Tag Archives: The Little Mermaid

Even a Princess can kick ass

By Lauren Linhard
ArtsPost Staff Writer

Once upon a time there was a beautiful Princess and she met a handsome Prince. When danger came to the kingdom, the daring Prince saved the fair Princess. They fell deeply in love and got married. And they all lived happily ever after…or not.

Ever wonder what really happened after the happy couple rode into the sunset? Or better yet, what dirty secrets did the Disney Princess stories leave out? Maybe The Little Mermaid lost more than her voice. Maybe her beloved prince wasn’t such a nice guy. And maybe Princesses were meant to kick ass.

In the spirit of adventure, friendship and (of course) girl power, Jim C. Hines has written “The Mermaid’s Madness,” a twist on the old Disney classic. The true story of “The Little Mermaid” is told through the eyes of fellow princesses Snow White, Sleeping Beauty and Cinderella. The tale begins after the movie has ended, but instead of a marriage, Ariel, referred to in the book as Lirea, has killed her Prince. Angry and confused, she begins to hear voices. Returning to the sea, she gathers the tribes of Merfolk and declares war on the humans.

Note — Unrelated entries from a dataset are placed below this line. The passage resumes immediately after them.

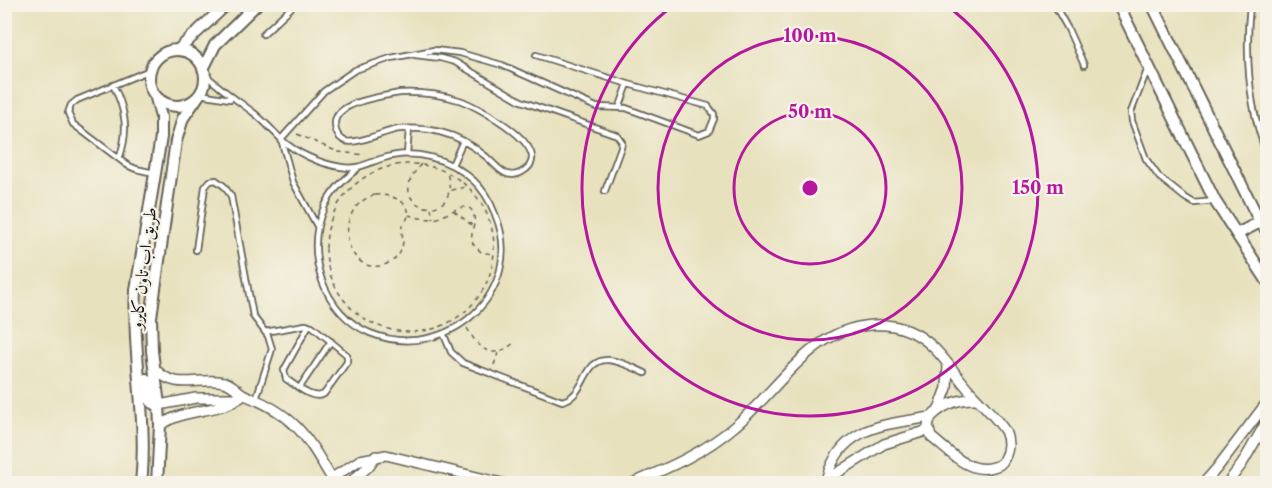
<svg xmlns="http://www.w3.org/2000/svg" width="1272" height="488" font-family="'Libre Caslon Text',Amiri,serif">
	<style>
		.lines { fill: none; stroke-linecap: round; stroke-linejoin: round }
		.service-casing { stroke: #636154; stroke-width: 8 }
		.minor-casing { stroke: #636154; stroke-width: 12 }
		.tertiary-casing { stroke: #636154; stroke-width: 14 }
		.path { stroke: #636154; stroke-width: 1.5; stroke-dasharray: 4.5 4.5; stroke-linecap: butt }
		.service { stroke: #fff; stroke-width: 4.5 }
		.minor { stroke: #fff; stroke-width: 9 }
		.tertiary { stroke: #fff; stroke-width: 10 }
		.ring { fill: none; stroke: #b5179e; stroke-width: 3 }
		.labels { text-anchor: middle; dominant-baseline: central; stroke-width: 4.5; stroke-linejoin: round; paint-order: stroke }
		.street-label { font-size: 18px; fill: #1c1c1c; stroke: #f7f3e8 }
		.centre { fill: #b5179e; stroke: #f7f3e8; stroke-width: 3 }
		.ring-label { font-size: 18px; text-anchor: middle; font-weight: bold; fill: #b5179e; stroke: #f7f3e8; stroke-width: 4.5; stroke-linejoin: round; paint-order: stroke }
	</style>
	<rect width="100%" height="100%" fill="#f7f3e8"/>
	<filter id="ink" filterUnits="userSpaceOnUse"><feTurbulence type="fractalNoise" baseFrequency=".0167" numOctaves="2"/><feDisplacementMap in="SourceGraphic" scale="12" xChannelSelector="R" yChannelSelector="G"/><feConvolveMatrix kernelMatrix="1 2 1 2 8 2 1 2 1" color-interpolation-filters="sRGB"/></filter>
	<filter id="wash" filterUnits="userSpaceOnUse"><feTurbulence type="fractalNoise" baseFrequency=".008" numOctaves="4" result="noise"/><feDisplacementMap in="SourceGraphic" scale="24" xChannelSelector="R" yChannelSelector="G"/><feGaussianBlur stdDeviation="1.35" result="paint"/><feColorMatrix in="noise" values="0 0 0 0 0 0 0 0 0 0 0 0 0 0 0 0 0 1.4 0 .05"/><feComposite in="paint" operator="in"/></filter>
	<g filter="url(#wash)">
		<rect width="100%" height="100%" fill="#e7e1bd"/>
	</g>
	<g filter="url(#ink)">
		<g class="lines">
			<defs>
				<path id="service" d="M1054,4L1068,29L1084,65
					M1250,4C1245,55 1249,110 1268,157
					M263,34L295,4
					M415,55L440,58L455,62L521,101L617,135L622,142L621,147L605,191
					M1148,68L1131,112L1132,121L1146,159L1159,177L1184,197L1194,203L1215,201
					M150,70L77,100L71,105L68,113L73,124L127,165L136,169L154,173
					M205,74C220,89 237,100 254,113C264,121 272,130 280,138C295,153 321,164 341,167C359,170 367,163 384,158C414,148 450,159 473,180C483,189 490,201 495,214C528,292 446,364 370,333C324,314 304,254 323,210C330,193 343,180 357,169
					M113,85C126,110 129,132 119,159
					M400,93C420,92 439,94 459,100C475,105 561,150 522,172C517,175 510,176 505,173C497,169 491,160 484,155C471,144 456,136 440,132C427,129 413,128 399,129C384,131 353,147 343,140C337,136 335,130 335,124C334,102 383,96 400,93Z
					M200,94L230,99
					M620,106L628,84
					M281,139L324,91L355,70L391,58L434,50L460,53L502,65L596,107L626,108L699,135L709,131L714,119V114L708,106L628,84L536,55
					M281,139L293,182L317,226
					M407,154L409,129
					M452,165L463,141
					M1260,222L1268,214
					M196,250L205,187L210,181L216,180L224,186L231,196L253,316L268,336L272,349L256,399
					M265,332L305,325L312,326L347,355V362L324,394C312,401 296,385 286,379L284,370L309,325
					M444,335L451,352L463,363L562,401C587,396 582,358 609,360C621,361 634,368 645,373
					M300,387L331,341"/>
				<path id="minor" d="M155,369C177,392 198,376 224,382C234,384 238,393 247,396C298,416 308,439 335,484
					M159,405L196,398H236
					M939,409L947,388L948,365
					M160,425C190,406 216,415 244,395
					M332,478L360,460L386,455L506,484
					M826,480C841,425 884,425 931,417
					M826,480L884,444L929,430
					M348,484L368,467L376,456
					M631,484C668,468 704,453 735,426C763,403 784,372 813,349C848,321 899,313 934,348C946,360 957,376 969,390C980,402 997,418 1005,431C1009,440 1009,450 1004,459C1002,464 998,466 993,467C969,475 948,450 931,437L928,426L931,417C944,404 958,398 977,399
					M1203,484L1217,468L1268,401
					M1227,484L1242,464L1268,419"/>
				<path id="tertiary" d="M1118,4L1215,201L1268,282
					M1152,4L1260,222L1268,232
					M178,50L227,4
					M149 78a28 28 0 1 1 56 0a28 28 0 1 1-56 0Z
					M203,69L215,45L257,4
					M1237,234L1260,222
					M146,379C148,390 146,404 159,405
					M141,484C148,419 132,355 136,290L161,137V117L156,98
					M157,484L160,425L159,405L152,351L151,317L176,141L183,118L197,98"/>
			</defs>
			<use href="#service" class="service-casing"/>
			<use href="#minor" class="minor-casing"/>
			<use href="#tertiary" class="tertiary-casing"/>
			<path class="path" d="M297,134L338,152L365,155
				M421,164C417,169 412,175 410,181C399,214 462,221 447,173
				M326 248a84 84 0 1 1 168 0a84 84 0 1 1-168 0Z
				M451,190L466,187
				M375,195C393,193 421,206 402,226C401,234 405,242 401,250C399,257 392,262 384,265C344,277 331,207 375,195Z
				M431,208L433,218
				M454,211L473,226
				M409,215C418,218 428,220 438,218C448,215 470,196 474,216C476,226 469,233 473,244L481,252L492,254
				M467,328C480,351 493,361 515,342
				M494,365L498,353"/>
			<use href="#service" class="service"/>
			<use href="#minor" class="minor"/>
			<use href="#tertiary" class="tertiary"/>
		</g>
	</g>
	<g class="ring">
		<circle cx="810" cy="188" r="76"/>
		<circle cx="810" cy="188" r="152"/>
		<path d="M946 5A228 228 0 1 1 674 5"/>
	</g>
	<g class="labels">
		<g class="street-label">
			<text transform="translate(143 268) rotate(-83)">طريق اب تاون كايرو</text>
		</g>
	</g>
	<circle cx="810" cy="188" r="9" class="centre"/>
	<g class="ring-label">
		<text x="810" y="42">100 m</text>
		<text x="810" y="118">50 m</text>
		<text x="1038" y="194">150 m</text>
	</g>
	<rect width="1272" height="488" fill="none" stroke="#f7f3e8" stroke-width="24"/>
</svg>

Hines certainly gets points for his alternative depiction of the Princesses. Magical powers like singing or talking to animals, which were originally considered feminine, save the day. The gifts that the fairies bestowed on Sleeping Beauty make her undefeatable (not to mention that she is a martial arts expert). Snow White is a powerful sorceress, drawing strength from the magic mirror. And Cinderella, now married to the Prince of Lorindar, controls the sharks and sea-creatures for protection. Basically they are the Charlie’s Angels of fairytales. Rather than the type of Princess every little girl wants to grow-up to be, we have the strong Queens that women want to be.

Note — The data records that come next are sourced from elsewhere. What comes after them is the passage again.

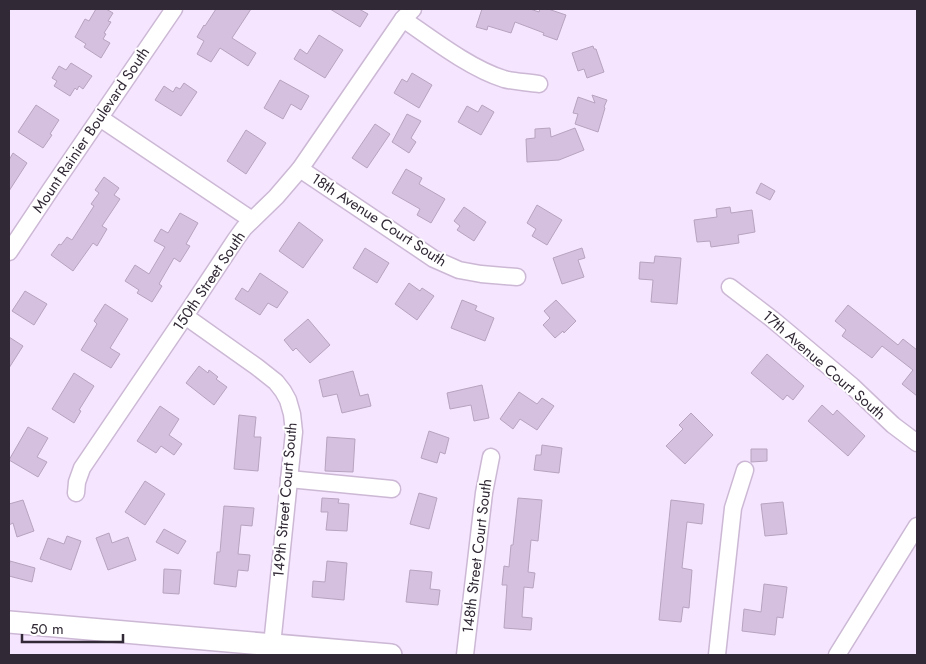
<svg xmlns="http://www.w3.org/2000/svg" width="926" height="664" font-family="Jost,sans-serif">
  <rect width="100%" height="100%" fill="#f5e5fe"/>
  <g fill="#d5c1df" stroke="#b7a3c0">
    <polygon points="96,9 106,9 113,13 108,21 111,22 104,33 106,34 103,39 110,43 101,58 84,47 86,44 75,37 85,19 89,21"/>
    <polygon points="216,9 251,9 232,38 256,53 248,66 220,48 211,62 197,54 204,41 197,37 204,25 205,26"/>
    <polygon points="330,9 359,9 368,14 360,27"/>
    <polygon points="482,9 530,9 539,12 540,9 548,9 566,15 557,40 543,35 544,33 515,22 511,33 488,26 487,30 476,27"/>
    <polygon points="319,35 343,50 325,78 294,59 300,49 307,54"/>
    <polygon points="593,46 594,49 596,49 604,72 587,78 584,69 578,71 572,53"/>
    <polygon points="71,63 92,76 83,89 79,86 77,90 75,88 70,96 54,86 57,81 52,78 59,66 66,70"/>
    <polygon points="412,73 432,85 419,108 394,93 402,79 407,82"/>
    <polygon points="280,80 309,96 301,110 291,104 283,119 264,108"/>
    <polygon points="184,83 197,92 181,116 155,100 164,86 173,92 176,87 180,89"/>
    <polygon points="592,95 607,100 604,107 605,108 598,132 575,124 578,114 573,113 578,97 595,103"/>
    <polygon points="36,105 59,120 50,134 52,135 43,148 18,132"/>
    <polygon points="482,105 494,112 481,135 458,122 467,106 478,112"/>
    <polygon points="407,114 421,121 411,138 416,142 409,153 392,142"/>
    <polygon points="375,124 390,134 367,168 352,158"/>
    <polygon points="550,128 551,137 575,128 584,150 559,160 527,162 526,139 535,138 535,129"/>
    <polygon points="246,130 266,143 246,174 227,161"/>
    <polygon points="13,153 27,163 9,191 9,160"/>
    <polygon points="406,169 422,178 419,184 445,199 431,223 417,215 420,209 392,193"/>
    <polygon points="104,177 119,188 114,195 120,199 102,226 107,229 97,246 93,243 73,271 51,255 59,244 61,245 67,237 72,240 94,206 91,204 99,193 95,190"/>
    <polygon points="761,183 775,191 770,200 756,193"/>
    <polygon points="537,205 562,220 547,245 532,236 536,229 527,223"/>
    <polygon points="464,207 486,222 474,241 457,230 460,226 454,221"/>
    <polygon points="730,207 731,213 752,210 755,232 738,235 739,243 711,247 710,241 697,242 694,220 717,217 716,209"/>
    <polygon points="180,213 198,223 186,244 190,246 180,262 174,258 159,284 162,286 152,302 137,293 139,290 125,281 135,265 149,274 165,247 154,241 161,229 168,233"/>
    <polygon points="299,222 323,240 303,268 279,251"/>
    <polygon points="365,248 389,263 377,283 353,268"/>
    <polygon points="582,248 585,258 578,260 584,277 562,284 553,258"/>
    <polygon points="655,256 681,258 677,304 651,302 653,280 639,279 640,262 654,263"/>
    <polygon points="260,273 288,292 277,308 268,303 260,315 235,299 242,288 248,292"/>
    <polygon points="409,283 420,291 422,288 434,296 417,320 395,304"/>
    <polygon points="25,291 47,304 34,325 12,311"/>
    <polygon points="462,300 477,306 475,310 494,318 485,341 451,328"/>
    <polygon points="556,300 576,321 564,333 563,331 555,338 543,325 550,318 544,311"/>
    <polygon points="105,304 128,319 110,348 120,354 111,368 81,350 97,324 94,321"/>
    <polygon points="848,305 898,345 903,339 917,350 917,396 902,384 913,370 882,346 872,358 842,336 846,330 835,321"/>
    <polygon points="308,319 330,345 310,363 296,348 293,351 284,340"/>
    <polygon points="9,337 23,346 9,368"/>
    <polygon points="767,354 804,386 793,400 787,395 783,400 751,373"/>
    <polygon points="199,366 208,373 209,370 218,377 216,379 227,387 214,405 186,383"/>
    <polygon points="353,371 360,396 368,394 371,406 342,413 337,394 323,397 319,380"/>
    <polygon points="74,373 94,386 79,410 81,411 74,423 52,409"/>
    <polygon points="482,385 489,418 474,421 471,405 450,409 447,393"/>
    <polygon points="519,392 537,404 542,398 554,406 537,430 520,419 513,429 500,419"/>
    <polygon points="822,405 833,415 837,410 865,436 848,456 808,421"/>
    <polygon points="160,406 179,419 169,435 182,444 174,455 161,446 156,453 137,441"/>
    <polygon points="691,413 713,435 685,464 666,446 683,429 679,425"/>
    <polygon points="239,415 256,417 254,437 261,437 258,471 234,469"/>
    <polygon points="28,427 48,438 37,457 47,462 38,477 9,460"/>
    <polygon points="429,431 449,438 445,454 440,452 437,463 421,458"/>
    <polygon points="327,437 355,439 353,472 325,471"/>
    <polygon points="542,445 562,448 559,473 534,470 536,455 541,455"/>
    <polygon points="751,449 767,449 767,461 751,462"/>
    <polygon points="145,481 165,494 145,525 125,512"/>
    <polygon points="419,493 437,498 429,529 410,524"/>
    <polygon points="322,498 339,499 338,503 349,504 347,531 326,530 328,512 321,512"/>
    <polygon points="518,498 542,500 538,541 531,540 528,572 535,573 533,588 524,587 522,617 532,618 531,630 504,628 507,585 502,585 504,566 509,567 511,545 513,545"/>
    <polygon points="23,500 34,531 17,537 13,523 9,525 9,504"/>
    <polygon points="671,500 704,504 702,524 687,522 682,568 692,570 689,608 683,607 681,622 659,620"/>
    <polygon points="783,502 787,534 765,536 761,504"/>
    <polygon points="224,506 254,508 252,526 241,525 238,554 250,555 248,571 238,570 236,587 214,584 217,552 220,552"/>
    <polygon points="164,529 186,541 178,554 156,542"/>
    <polygon points="109,533 112,543 128,537 136,560 108,570 96,538"/>
    <polygon points="67,536 81,541 71,570 40,559 48,538 64,544"/>
    <polygon points="10,561 35,568 32,582 9,576 9,568"/>
    <polygon points="327,561 347,563 344,600 312,597 313,581 325,582"/>
    <polygon points="164,569 181,570 179,594 163,593"/>
    <polygon points="410,570 432,572 430,589 440,590 438,605 406,602"/>
    <polygon points="764,584 787,587 783,618 777,617 775,635 742,631 744,609 761,612"/>
  </g>
  <g fill="none" stroke-linecap="round" stroke-linejoin="round">
    <defs>
      <g id="minor">
        <path d="M403 19C432 39 471 69 504 79 515 82 528 82 539 84"/>
        <polyline points="100,118 252,220"/>
        <polyline points="300,169 434,259 459,270 481,274 517,277"/>
        <polyline points="9,252 51,189 174,9"/>
        <polyline points="730,287 772,319 852,386 893,425 917,443"/>
        <polyline points="185,316 257,367 276,382 283,391 288,400 292,414 294,432 272,645"/>
        <polyline points="289,479 392,489"/>
        <polyline points="76,493 77,482 82,468 185,316 236,239 244,228 276,197 300,169 403,19 413,9"/>
        <polyline points="465,655 484,493 491,457"/>
        <polyline points="717,655 733,508 745,470"/>
        <polyline points="837,655 917,526"/>
      </g>
      <polyline id="major" points="9,622 391,655"/>
    </defs>
    <use href="#minor" stroke="#ccb8d5" stroke-width="19"/>
    <use href="#major" stroke="#ccb8d5" stroke-width="24"/>
    <use href="#minor" stroke="#fff" stroke-width="16"/>
    <use href="#major" stroke="#fff" stroke-width="21"/>
  </g>
  <g text-anchor="middle" stroke-width="4" stroke-linejoin="round" paint-order="stroke">
    <g font-size="15" fill="#312935" stroke="#fff">
      <text transform="translate(91 130) rotate(-56)" y="5">Mount Rainier Boulevard South</text>
      <text transform="translate(379 220) rotate(33)" y="5">18th Avenue Court South</text>
      <text transform="translate(209 281) rotate(-56)" y="5">150th Street South</text>
      <text transform="translate(824 365) rotate(41)" y="5">17th Avenue Court South</text>
      <text transform="translate(285 500) rotate(-85)" y="5">149th Street Court South</text>
      <text transform="translate(477 556) rotate(-83)" y="5">148th Street Court South</text>
    </g>
  </g>
  <rect width="926" height="664" fill="none" stroke="#312935" stroke-width="20"/>
  <path d="M22 634v8h101v-8" fill="none" stroke="#312935" stroke-width="2.5"/>
  <text x="30" y="634" font-size="15" fill="#312935" stroke="#ffffff" stroke-width="4" paint-order="stroke">50 m</text>
</svg>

While “The Mermaid’s Madness” is fun to read, it’s not exceptionally well written. The themes of the book are adult oriented, but the writing style seems geared toward teenagers. The sentences stay relatively simple throughout, as does the dialogue. Though a lot of the conversation is witty and amusing, it can also become repetitive. Each character has a main motivation, which they constantly talk about. You could play a drinking game with the number of times Morveren (Ursella in the movie) mentions saving her granddaughter.

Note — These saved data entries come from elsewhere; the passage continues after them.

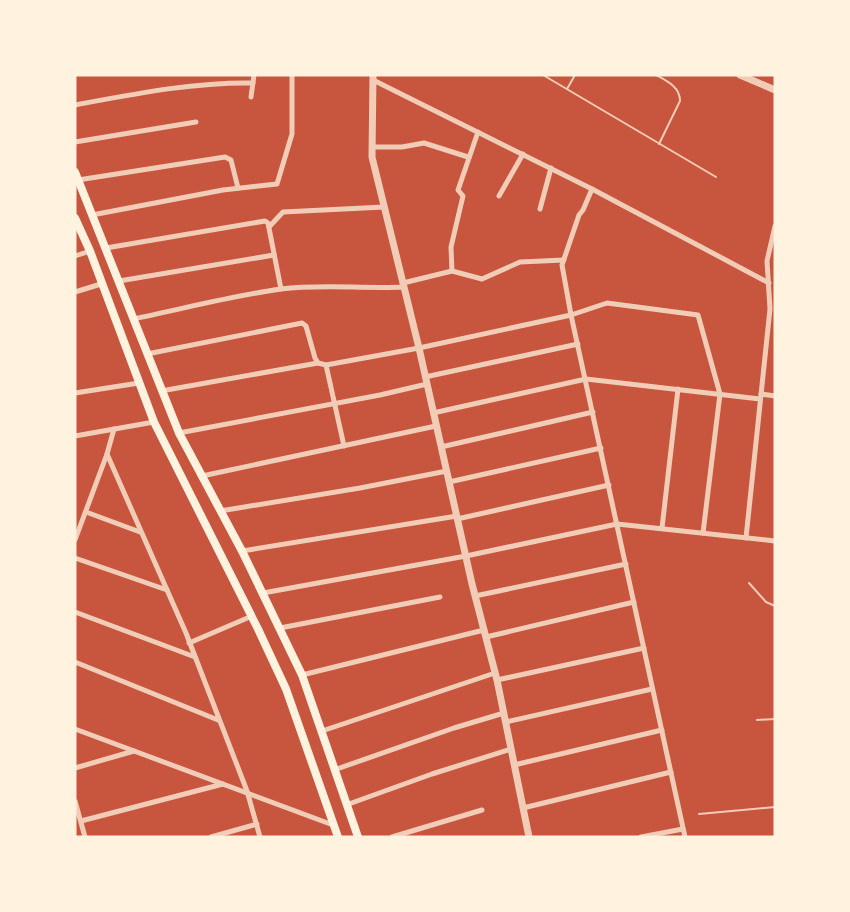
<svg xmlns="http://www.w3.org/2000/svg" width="850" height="912" viewBox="0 0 850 912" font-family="Overpass,sans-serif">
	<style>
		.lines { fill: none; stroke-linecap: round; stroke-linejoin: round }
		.service { stroke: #f1ccb7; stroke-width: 2 }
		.minor { stroke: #f1ccb7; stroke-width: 5 }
		.tertiary { stroke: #f1ccb7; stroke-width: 7 }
		.secondary { stroke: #fff3e0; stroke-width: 8 }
	</style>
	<rect width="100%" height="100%" fill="#c8553d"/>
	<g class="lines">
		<!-- service -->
		<g class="service">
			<path d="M543,75L716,177"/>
			<path d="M656,75C667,81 680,87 680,101L659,144"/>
			<path d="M567,89L575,75"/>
			<path d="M749,583L766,602L775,606"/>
			<path d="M757,720L775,719"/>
			<path d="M699,814L775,807"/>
		</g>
		<!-- minor -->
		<g class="minor">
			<path d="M373,80L592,189L769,283"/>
			<path d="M251,97L254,75"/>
			<path d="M75,105C134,94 193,82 253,83"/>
			<path d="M75,142L196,122"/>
			<path d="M372,147H402L424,143L468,157"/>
			<path d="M78,180L225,157L231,160L238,188"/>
			<path d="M592,189L583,210L579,215L562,265L571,315L685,837"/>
			<path d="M499,196L523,154"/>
			<path d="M540,209L551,168"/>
			<path d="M92,215L223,190L277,184L292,134V75"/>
			<path d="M269,227L283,212L384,207"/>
			<path d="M106,248L265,221L268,223L281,289"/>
			<path d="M75,256L90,251"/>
			<path d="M452,271L451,247L463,196L458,190L478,132"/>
			<path d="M119,281L274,255"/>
			<path d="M403,283L452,271L482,279L520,262L564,260"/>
			<path d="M75,292L101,284"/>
			<path d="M133,319C182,309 231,296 281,289C321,284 363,289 404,287"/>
			<path d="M147,354L302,323L306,326L315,358L318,363L326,365L419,348L571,315L607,303L698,315L720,394L703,533"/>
			<path d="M326,365L344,446"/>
			<path d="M425,377L578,344"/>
			<path d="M161,391L318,363"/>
			<path d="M75,393L139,383"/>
			<path d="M761,394L775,396"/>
			<path d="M433,413L586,379L760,399"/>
			<path d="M114,429L107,454L186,633L247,791L260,837"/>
			<path d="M179,433L380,395L427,384"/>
			<path d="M75,436L154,422"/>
			<path d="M441,447L593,412"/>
			<path d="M202,476L436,426"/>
			<path d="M449,482L601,448"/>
			<path d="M220,511L360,488L447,471"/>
			<path d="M86,512L140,532"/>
			<path d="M457,519L609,485"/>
			<path d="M662,528L678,389"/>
			<path d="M746,538L770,309L767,261L775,226"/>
			<path d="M75,540L107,454"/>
			<path d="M242,551L457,516"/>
			<path d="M75,558L167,590"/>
			<path d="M263,593L466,556L617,524L775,541"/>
			<path d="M475,596L626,564"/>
			<path d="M75,612L195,657"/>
			<path d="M280,628L440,597"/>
			<path d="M486,637L634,602"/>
			<path d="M189,643L252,616"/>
			<path d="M75,662L218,720"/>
			<path d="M302,675L484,630"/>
			<path d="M497,680L644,648"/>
			<path d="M506,722L652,689"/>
			<path d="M75,729L333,825"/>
			<path d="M322,731L495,673"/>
			<path d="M514,765L662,730"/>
			<path d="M75,768L134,751"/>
			<path d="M334,770L454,728L504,713"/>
			<path d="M75,801L85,837"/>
			<path d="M346,805L432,774L511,749"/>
			<path d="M523,808L671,772"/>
			<path d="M81,821L223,784"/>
			<path d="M211,837L257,824"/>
			<path d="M392,837L482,810"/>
			<path d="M641,837L683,829"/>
		</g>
		<!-- tertiary -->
		<g class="tertiary">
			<path d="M373,75L372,157L419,348L472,584L497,680L529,837"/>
			<path d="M740,75L775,90"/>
		</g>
		<!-- secondary -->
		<g class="secondary">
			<path d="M75,172L179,433L242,551L302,675L358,837"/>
			<path d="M75,218L90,251L154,422L258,629L286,689L338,837"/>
		</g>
	</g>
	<!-- border -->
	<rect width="850" height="912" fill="none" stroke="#fff3e0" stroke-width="153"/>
</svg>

However, what Hines lacks in writing skill he makes up for in creativity. Developing an entire culture for the Merfolk, he describes the royal hierarchy, mating habits, migration seasons and sea magic. Expanding into the fairy world, he adds Captain Hephyra to the mix. The fairy’s tree was cut down to make the Queen’s vessel, forever bonding Hephyra to the ship.  Strong and sultry, she can sense the passionate desires of others, which causes a bit of a stir. The ship is truly fascinating because it is created of a still-living tree. To keep it thriving, the crew stores fertilizer in the lower decks. All these little magical details create an intriguing fantasy world.